The result was a digest version of the dish we had just sent back, sans the lettuce, tomato, and salty fish strips. Slices of salami, baked ham, and provolone ringed a heap of canned black olives chopped and dusted with parsley -- a careless plate for careless tastes.
That's why this place should add another TV or two and stick with sports. Artichoke salad ($3.25) with black olives and bell pepper was little more than a clutter of sharply tangy artichokes -- sections of heart that tasted as if they were beginning to ferment in the can.
Against our better judgment, we sampled yet another item from the salad/appetizer genre and stabbed our forks into Caesar salad ($2.95), "traditional style," as the menu described. It proved to be little more than chopped lettuce leaves lacquered in a sticky white substance resembling Miracle Whip with a scattering of tiny croutons.
So we attacked the entrées with gusto, hoping for a change of pace, but this left us with more regret than cheer. Fettuccine a la vodka ($8.95), one of the more imaginative things on the menu, sported slimy strips of surimi, tough and soapy shrimp, and specks of sun-dried tomato in a weak vodka cream sauce. After sampling IC's white fish ($10.95), all I could think of was a verse from Frank Zappa's composition "Dangerous Kitchen."
"The sponge on the drainer
Is stinky and squirty
If you squeeze it when you wipe up
What you get on your hands then
Could unbalance your glands and
Make you blind or whatever."
It's hard for me to improve on Zappa's words, which perfectly described my experience with Italian Café whitefish. The thing should return to the freezer whence it came.
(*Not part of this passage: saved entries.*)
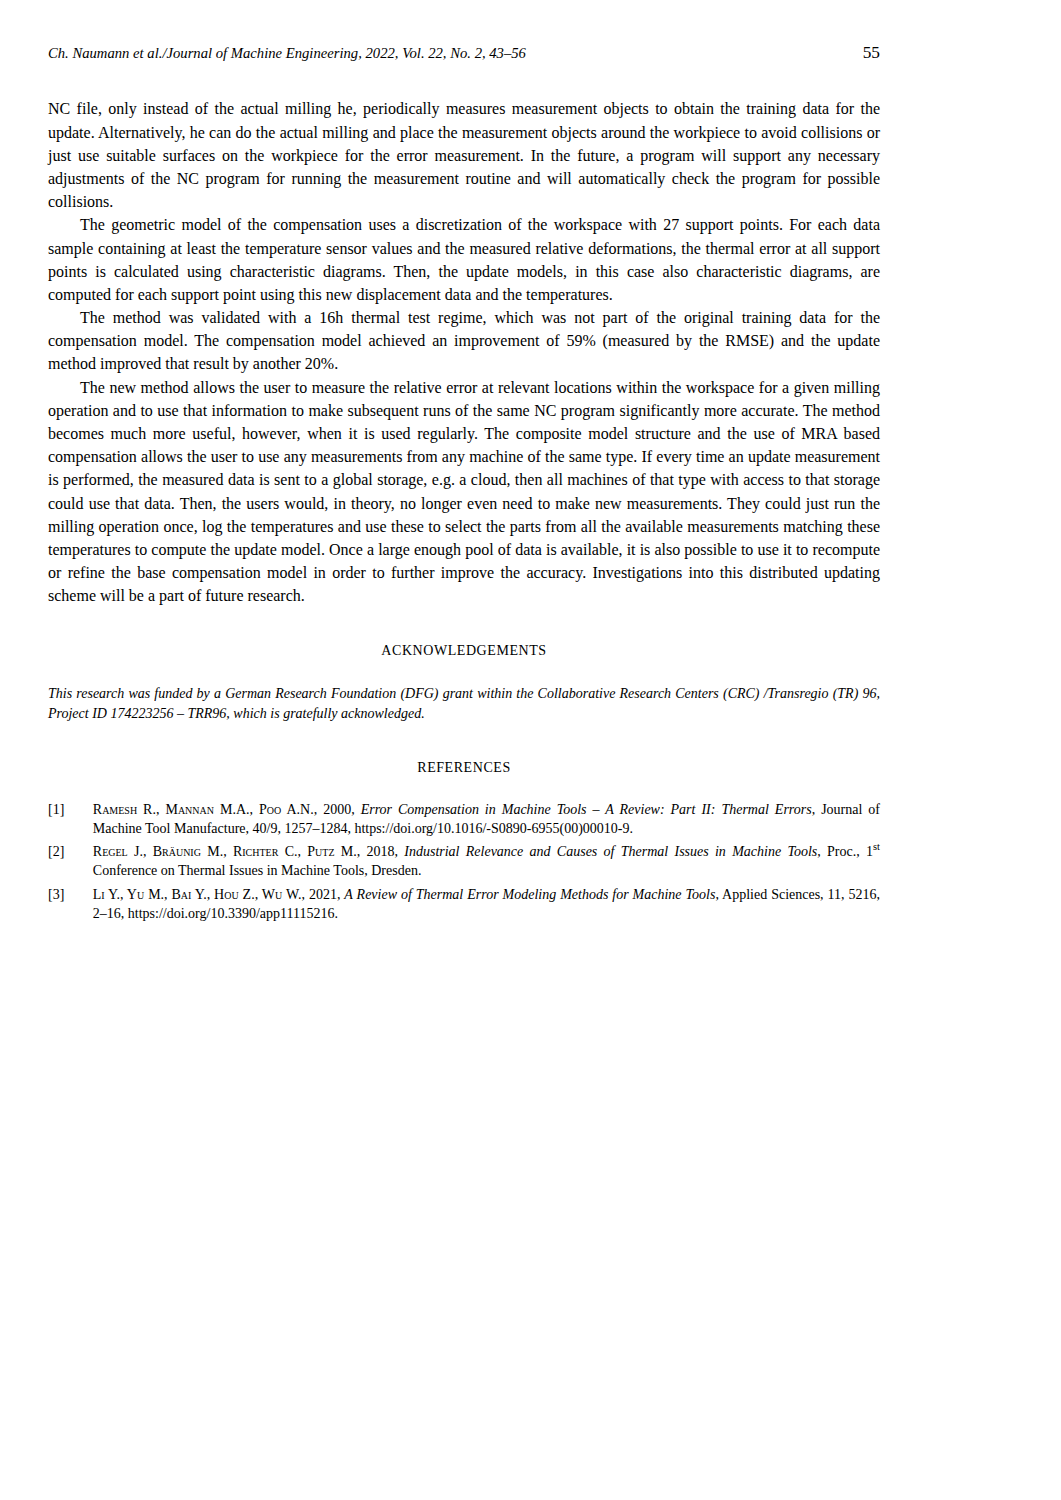Ch. Naumann et al./Journal of Machine Engineering, 2022, Vol. 22, No. 2, 43–56 55
NC file, only instead of the actual milling he, periodically measures measurement objects to obtain the training data for the update. Alternatively, he can do the actual milling and place the measurement objects around the workpiece to avoid collisions or just use suitable surfaces on the workpiece for the error measurement. In the future, a program will support any necessary adjustments of the NC program for running the measurement routine and will automatically check the program for possible collisions.
The geometric model of the compensation uses a discretization of the workspace with 27 support points. For each data sample containing at least the temperature sensor values and the measured relative deformations, the thermal error at all support points is calculated using characteristic diagrams. Then, the update models, in this case also characteristic diagrams, are computed for each support point using this new displacement data and the temperatures.
The method was validated with a 16h thermal test regime, which was not part of the original training data for the compensation model. The compensation model achieved an improvement of 59% (measured by the RMSE) and the update method improved that result by another 20%.
The new method allows the user to measure the relative error at relevant locations within the workspace for a given milling operation and to use that information to make subsequent runs of the same NC program significantly more accurate. The method becomes much more useful, however, when it is used regularly. The composite model structure and the use of MRA based compensation allows the user to use any measurements from any machine of the same type. If every time an update measurement is performed, the measured data is sent to a global storage, e.g. a cloud, then all machines of that type with access to that storage could use that data. Then, the users would, in theory, no longer even need to make new measurements. They could just run the milling operation once, log the temperatures and use these to select the parts from all the available measurements matching these temperatures to compute the update model. Once a large enough pool of data is available, it is also possible to use it to recompute or refine the base compensation model in order to further improve the accuracy. Investigations into this distributed updating scheme will be a part of future research.
Acknowledgements
This research was funded by a German Research Foundation (DFG) grant within the Collaborative Research Centers (CRC) /Transregio (TR) 96, Project ID 174223256 – TRR96, which is gratefully acknowledged.
References
Ramesh R., Mannan M.A., Poo A.N., 2000, Error Compensation in Machine Tools – A Review: Part II: Thermal Errors, Journal of Machine Tool Manufacture, 40/9, 1257–1284, https://doi.org/10.1016/-S0890-6955(00)00010-9.
Regel J., Bräunig M., Richter C., Putz M., 2018, Industrial Relevance and Causes of Thermal Issues in Machine Tools, Proc., 1st Conference on Thermal Issues in Machine Tools, Dresden.
Li Y., Yu M., Bai Y., Hou Z., Wu W., 2021, A Review of Thermal Error Modeling Methods for Machine Tools, Applied Sciences, 11, 5216, 2–16, https://doi.org/10.3390/app11115216.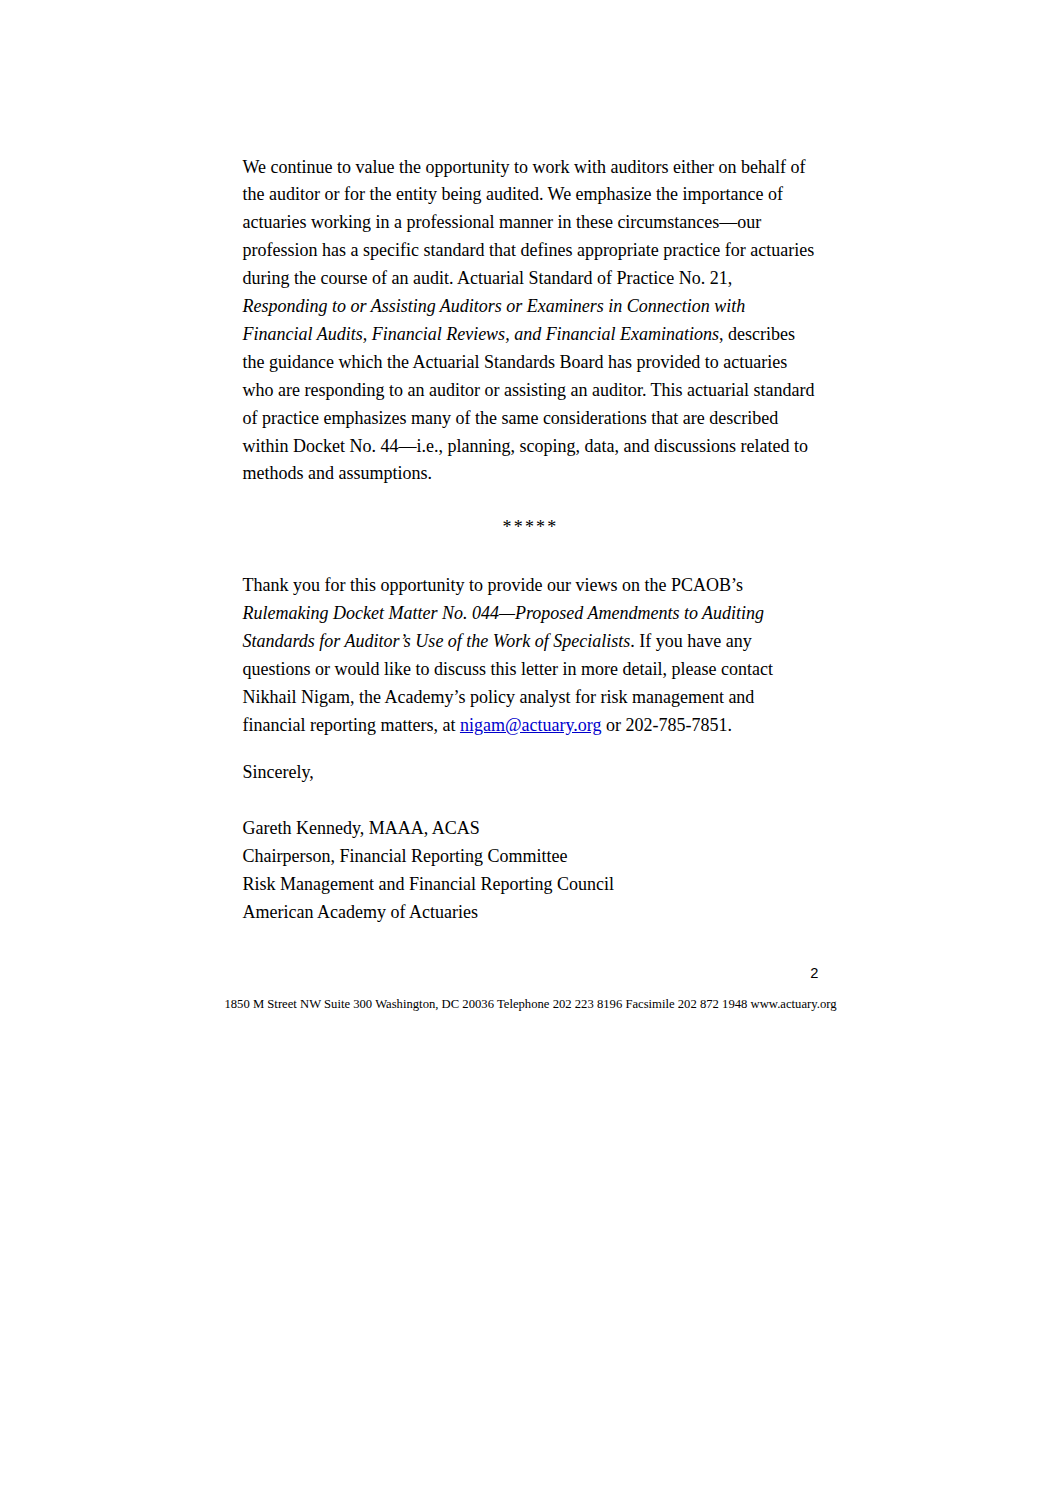We continue to value the opportunity to work with auditors either on behalf of the auditor or for the entity being audited. We emphasize the importance of actuaries working in a professional manner in these circumstances—our profession has a specific standard that defines appropriate practice for actuaries during the course of an audit. Actuarial Standard of Practice No. 21, Responding to or Assisting Auditors or Examiners in Connection with Financial Audits, Financial Reviews, and Financial Examinations, describes the guidance which the Actuarial Standards Board has provided to actuaries who are responding to an auditor or assisting an auditor. This actuarial standard of practice emphasizes many of the same considerations that are described within Docket No. 44—i.e., planning, scoping, data, and discussions related to methods and assumptions.
*****
Thank you for this opportunity to provide our views on the PCAOB’s Rulemaking Docket Matter No. 044—Proposed Amendments to Auditing Standards for Auditor’s Use of the Work of Specialists. If you have any questions or would like to discuss this letter in more detail, please contact Nikhail Nigam, the Academy’s policy analyst for risk management and financial reporting matters, at nigam@actuary.org or 202-785-7851.
Sincerely,
Gareth Kennedy, MAAA, ACAS
Chairperson, Financial Reporting Committee
Risk Management and Financial Reporting Council
American Academy of Actuaries
2
1850 M Street NW Suite 300 Washington, DC 20036 Telephone 202 223 8196 Facsimile 202 872 1948 www.actuary.org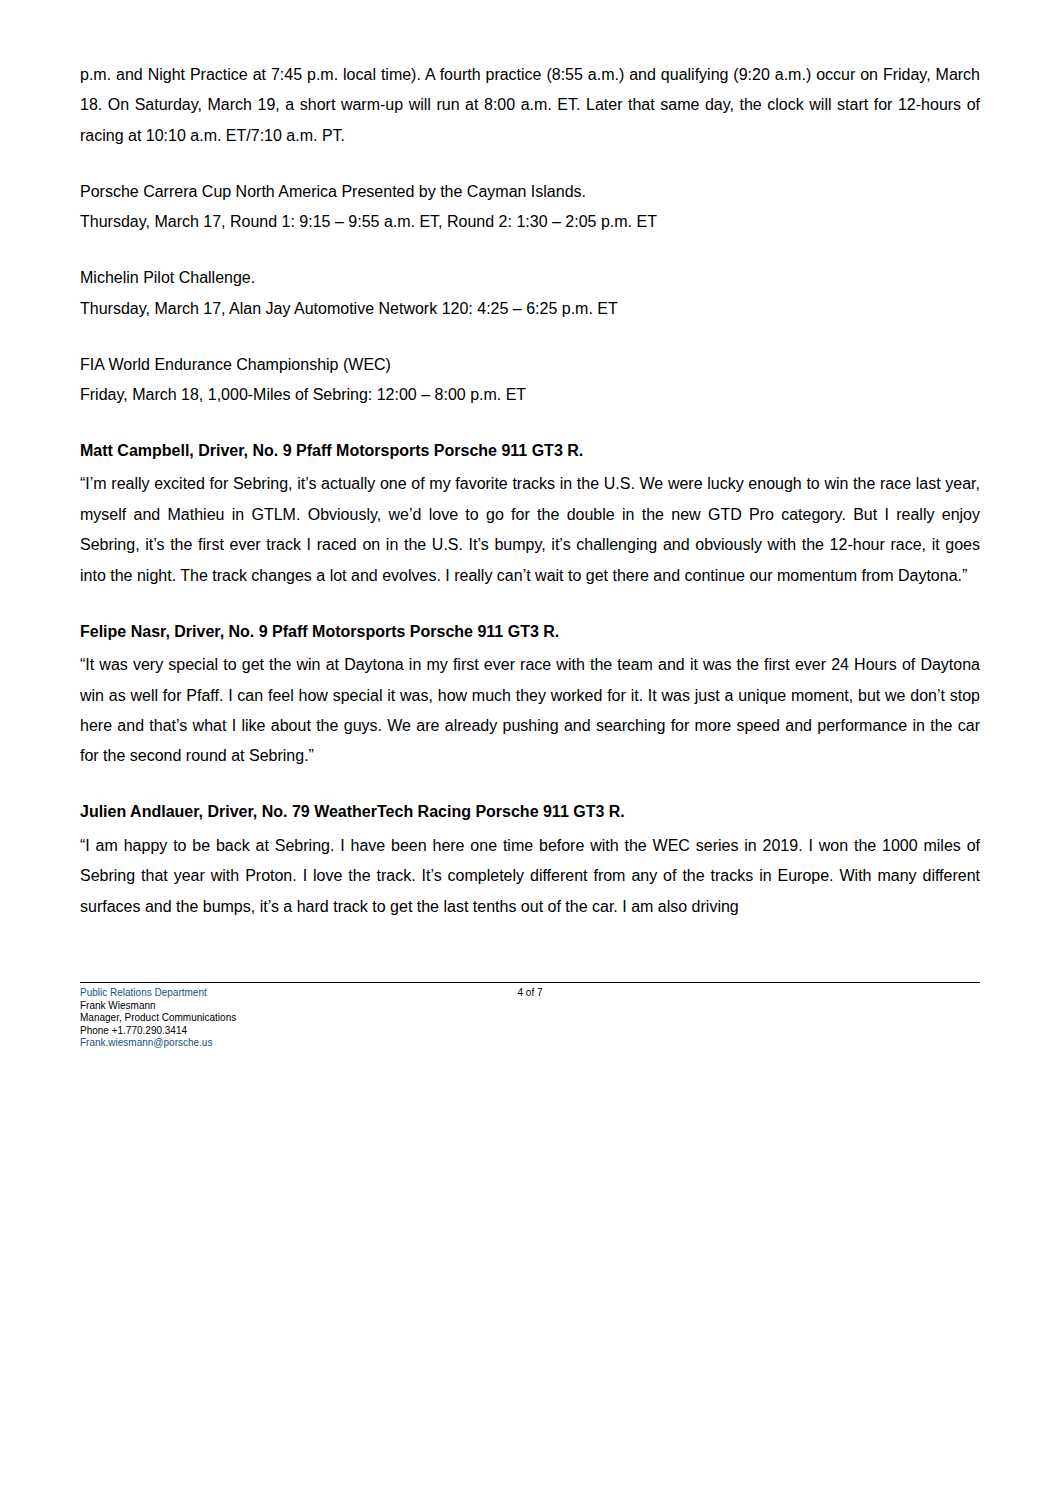p.m. and Night Practice at 7:45 p.m. local time). A fourth practice (8:55 a.m.) and qualifying (9:20 a.m.) occur on Friday, March 18. On Saturday, March 19, a short warm-up will run at 8:00 a.m. ET. Later that same day, the clock will start for 12-hours of racing at 10:10 a.m. ET/7:10 a.m. PT.
Porsche Carrera Cup North America Presented by the Cayman Islands.
Thursday, March 17, Round 1: 9:15 – 9:55 a.m. ET, Round 2: 1:30 – 2:05 p.m. ET
Michelin Pilot Challenge.
Thursday, March 17, Alan Jay Automotive Network 120: 4:25 – 6:25 p.m. ET
FIA World Endurance Championship (WEC)
Friday, March 18, 1,000-Miles of Sebring: 12:00 – 8:00 p.m. ET
Matt Campbell, Driver, No. 9 Pfaff Motorsports Porsche 911 GT3 R.
“I’m really excited for Sebring, it’s actually one of my favorite tracks in the U.S. We were lucky enough to win the race last year, myself and Mathieu in GTLM. Obviously, we’d love to go for the double in the new GTD Pro category. But I really enjoy Sebring, it’s the first ever track I raced on in the U.S. It’s bumpy, it’s challenging and obviously with the 12-hour race, it goes into the night. The track changes a lot and evolves. I really can’t wait to get there and continue our momentum from Daytona.”
Felipe Nasr, Driver, No. 9 Pfaff Motorsports Porsche 911 GT3 R.
“It was very special to get the win at Daytona in my first ever race with the team and it was the first ever 24 Hours of Daytona win as well for Pfaff. I can feel how special it was, how much they worked for it. It was just a unique moment, but we don’t stop here and that’s what I like about the guys. We are already pushing and searching for more speed and performance in the car for the second round at Sebring.”
Julien Andlauer, Driver, No. 79 WeatherTech Racing Porsche 911 GT3 R.
“I am happy to be back at Sebring. I have been here one time before with the WEC series in 2019. I won the 1000 miles of Sebring that year with Proton. I love the track. It’s completely different from any of the tracks in Europe. With many different surfaces and the bumps, it’s a hard track to get the last tenths out of the car. I am also driving
4 of 7
Public Relations Department
Frank Wiesmann
Manager, Product Communications
Phone +1.770.290.3414
Frank.wiesmann@porsche.us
Chicken a la Romano carciofi ($9.95), a chicken breast in a lemon-wine sauce with artichoke hearts and capers, picked the tone up a bit. A moist, thin patty of bird breast swam in a "lemon wine sauce" that was hard to differentiate from an olive oil slick. But the capers were fat and juicy, even though the mushy artichokes bubbled with the same sharp flavor afflicting the hearts in the salad.
With checkered tablecloths, a wood-paneled divider choked with fake fauna, and a soiled floor that's stained green, Italian Café makes a less than half-hearted stab at Mediterranean ambience. In the corner of the dining room is a stack of beer cases topped with a bottle of Windex.
Yet the place does have a respectable (for a sports bar) wine list, with selections primarily from California and Italy spiced with an Australian Chardonnay -- a little rugby to punch the cantata.
And just as you'd expect with a place like this, the pizza is OK. The 12-inch works pizza ($12.95), with pepperoni, sausage, mushrooms, bell peppers, and black olives, was moist and chewy. It was so salty, it made you want to nurse a mug of beer. And hug a remote.